-- begin DATASET EXTRACT --

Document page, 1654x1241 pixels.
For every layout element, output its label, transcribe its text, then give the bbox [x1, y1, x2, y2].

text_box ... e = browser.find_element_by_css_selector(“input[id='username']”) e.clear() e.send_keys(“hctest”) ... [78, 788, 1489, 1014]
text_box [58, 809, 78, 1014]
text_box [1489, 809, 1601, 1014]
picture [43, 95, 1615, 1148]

-- end DATASET EXTRACT --

■ WHAT TO WORK ON ■
Output the data above as a JSON list of strings, with one string per line and blank lines omitted.

■ EXERCISE SOLUTION ■
[
  "Document page, 1654x1241 pixels.",
  "For every layout element, output its label, transcribe its text, then give the bbox [x1, y1, x2, y2].",
  "text_box ... e = browser.find_element_by_css_selector(“input[id='username']”) e.clear() e.send_keys(“hctest”) ... [78, 788, 1489, 1014]",
  "text_box [58, 809, 78, 1014]",
  "text_box [1489, 809, 1601, 1014]",
  "picture [43, 95, 1615, 1148]"
]